§ **TASK**
Go to the line with "Zaalvoetbalvrouwen" in the entries below and write out every line from there through the line with "Was kostet eine durchschnittliche Hochzeit?", exactly and without pictures.

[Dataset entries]

======

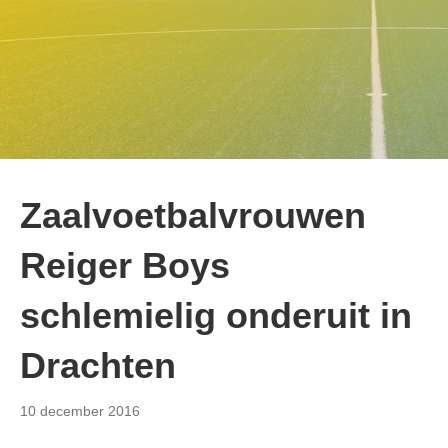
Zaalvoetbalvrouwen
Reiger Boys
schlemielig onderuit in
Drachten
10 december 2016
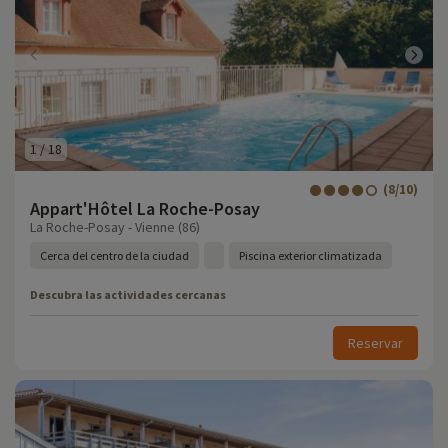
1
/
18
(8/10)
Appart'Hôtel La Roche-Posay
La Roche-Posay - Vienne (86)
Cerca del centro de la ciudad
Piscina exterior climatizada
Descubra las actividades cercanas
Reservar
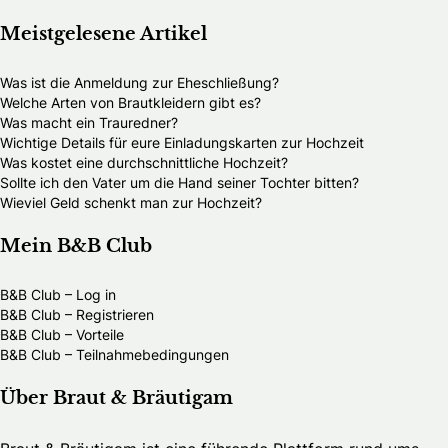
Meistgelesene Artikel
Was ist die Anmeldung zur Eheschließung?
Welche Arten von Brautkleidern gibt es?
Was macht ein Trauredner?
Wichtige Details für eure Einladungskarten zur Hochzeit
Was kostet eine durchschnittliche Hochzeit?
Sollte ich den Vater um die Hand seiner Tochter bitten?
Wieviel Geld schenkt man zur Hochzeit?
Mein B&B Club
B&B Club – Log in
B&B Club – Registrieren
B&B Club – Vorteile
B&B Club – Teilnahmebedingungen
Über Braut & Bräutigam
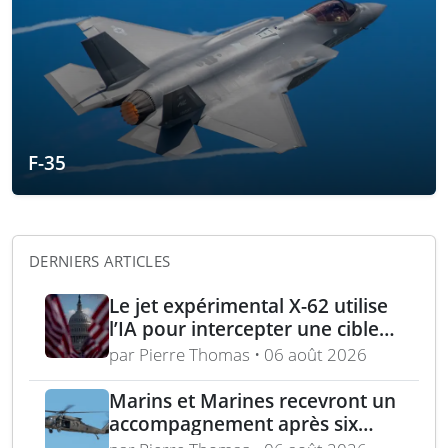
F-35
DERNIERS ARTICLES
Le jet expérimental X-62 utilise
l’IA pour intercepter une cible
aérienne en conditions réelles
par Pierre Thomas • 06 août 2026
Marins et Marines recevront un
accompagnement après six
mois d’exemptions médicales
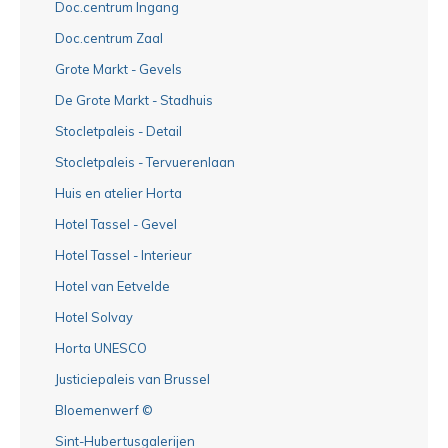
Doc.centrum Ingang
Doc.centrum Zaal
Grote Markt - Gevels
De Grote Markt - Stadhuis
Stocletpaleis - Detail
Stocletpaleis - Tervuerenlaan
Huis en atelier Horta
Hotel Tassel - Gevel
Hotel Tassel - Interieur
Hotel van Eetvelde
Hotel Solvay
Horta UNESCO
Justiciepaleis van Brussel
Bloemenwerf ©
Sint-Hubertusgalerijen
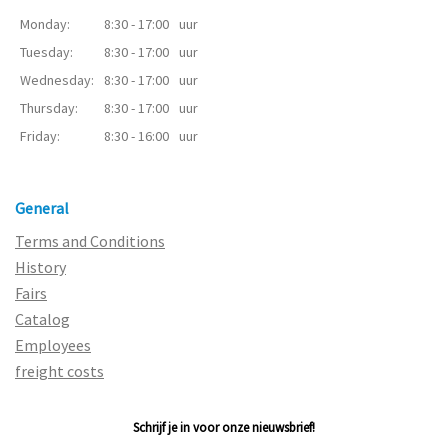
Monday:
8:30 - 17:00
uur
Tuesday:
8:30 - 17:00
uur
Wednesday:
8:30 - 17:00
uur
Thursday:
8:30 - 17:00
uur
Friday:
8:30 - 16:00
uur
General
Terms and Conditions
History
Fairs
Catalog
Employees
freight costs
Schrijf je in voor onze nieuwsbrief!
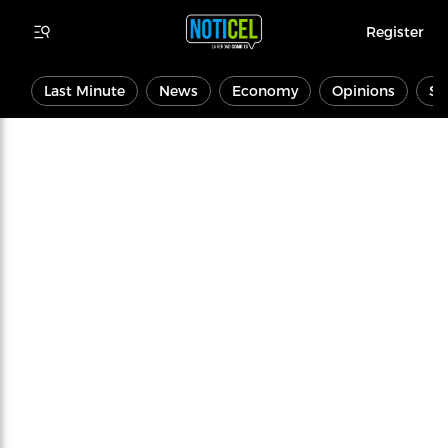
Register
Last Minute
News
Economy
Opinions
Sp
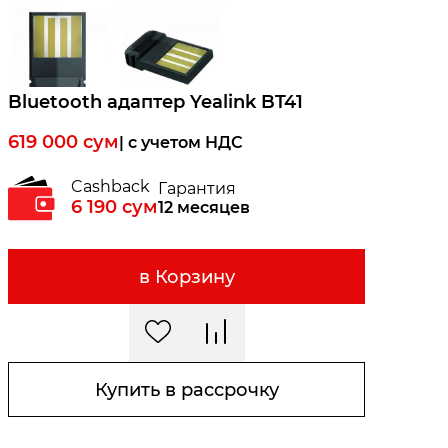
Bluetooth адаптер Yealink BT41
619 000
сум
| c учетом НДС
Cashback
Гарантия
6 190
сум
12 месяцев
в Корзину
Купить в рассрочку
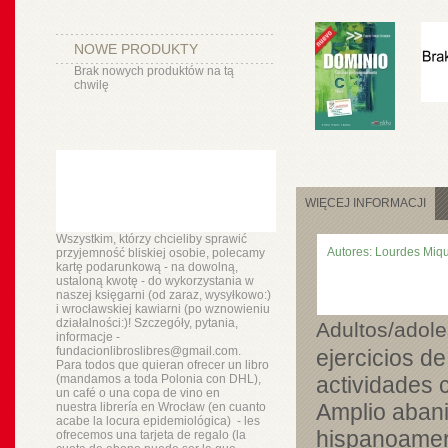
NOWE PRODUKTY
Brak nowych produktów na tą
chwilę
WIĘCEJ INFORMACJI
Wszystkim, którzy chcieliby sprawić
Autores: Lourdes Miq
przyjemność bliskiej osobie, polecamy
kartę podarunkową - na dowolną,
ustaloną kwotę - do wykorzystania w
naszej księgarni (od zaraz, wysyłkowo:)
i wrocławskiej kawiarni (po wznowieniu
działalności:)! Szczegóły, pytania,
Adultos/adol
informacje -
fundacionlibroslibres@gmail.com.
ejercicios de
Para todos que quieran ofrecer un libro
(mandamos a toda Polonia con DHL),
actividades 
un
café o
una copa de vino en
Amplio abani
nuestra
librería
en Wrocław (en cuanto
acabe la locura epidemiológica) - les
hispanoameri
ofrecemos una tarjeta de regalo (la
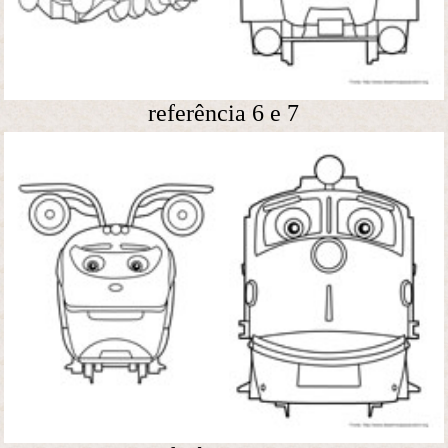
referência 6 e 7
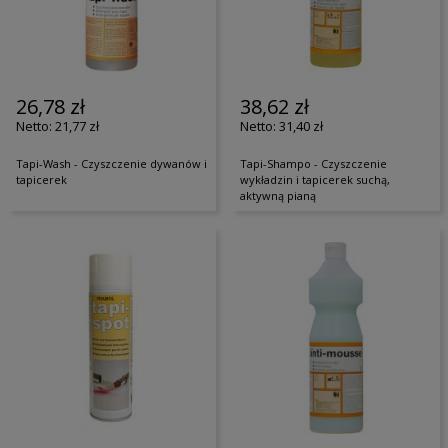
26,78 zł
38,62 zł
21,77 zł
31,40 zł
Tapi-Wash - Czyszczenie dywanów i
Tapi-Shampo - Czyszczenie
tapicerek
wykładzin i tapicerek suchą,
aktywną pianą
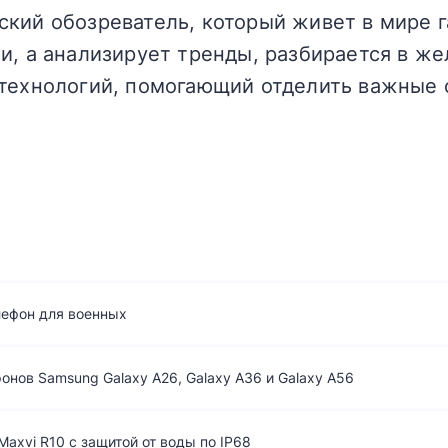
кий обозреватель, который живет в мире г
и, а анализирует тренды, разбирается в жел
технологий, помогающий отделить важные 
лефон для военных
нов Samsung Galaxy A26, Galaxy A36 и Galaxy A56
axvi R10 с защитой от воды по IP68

======

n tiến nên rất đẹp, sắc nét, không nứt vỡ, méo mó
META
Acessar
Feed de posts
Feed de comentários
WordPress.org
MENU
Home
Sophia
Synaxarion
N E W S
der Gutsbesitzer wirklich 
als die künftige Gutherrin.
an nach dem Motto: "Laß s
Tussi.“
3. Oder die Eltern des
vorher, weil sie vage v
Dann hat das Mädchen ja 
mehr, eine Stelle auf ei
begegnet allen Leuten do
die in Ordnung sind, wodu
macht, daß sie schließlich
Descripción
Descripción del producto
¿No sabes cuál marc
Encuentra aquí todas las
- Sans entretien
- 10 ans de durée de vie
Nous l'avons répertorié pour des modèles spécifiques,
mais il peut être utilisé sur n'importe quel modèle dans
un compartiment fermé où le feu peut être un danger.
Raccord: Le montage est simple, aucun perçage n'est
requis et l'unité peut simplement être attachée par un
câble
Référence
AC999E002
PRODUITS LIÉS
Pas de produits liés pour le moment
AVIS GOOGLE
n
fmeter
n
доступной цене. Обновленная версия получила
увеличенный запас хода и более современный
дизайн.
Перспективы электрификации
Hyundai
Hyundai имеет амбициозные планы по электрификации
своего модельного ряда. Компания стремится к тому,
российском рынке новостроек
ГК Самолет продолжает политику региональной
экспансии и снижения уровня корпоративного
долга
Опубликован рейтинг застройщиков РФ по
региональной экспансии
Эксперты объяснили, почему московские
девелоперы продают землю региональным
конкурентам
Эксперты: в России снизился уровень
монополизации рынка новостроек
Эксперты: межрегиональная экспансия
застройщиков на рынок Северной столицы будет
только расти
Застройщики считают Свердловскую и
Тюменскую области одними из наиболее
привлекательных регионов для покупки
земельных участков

======

§ **EXPECTED ANSWER**
Zaalvoetbalvrouwen
Reiger Boys
schlemielig onderuit in
Drachten
10 december 2016
1
/
18
(8/10)
Appart'Hôtel La Roche-Posay
La Roche-Posay - Vienne (86)
Cerca del centro de la ciudad
Piscina exterior climatizada
Descubra las actividades cercanas
Reservar
Meistgelesene Artikel
Was ist die Anmeldung zur Eheschließung?
Welche Arten von Brautkleidern gibt es?
Was macht ein Trauredner?
Wichtige Details für eure Einladungskarten zur Hochzeit
Was kostet eine durchschnittliche Hochzeit?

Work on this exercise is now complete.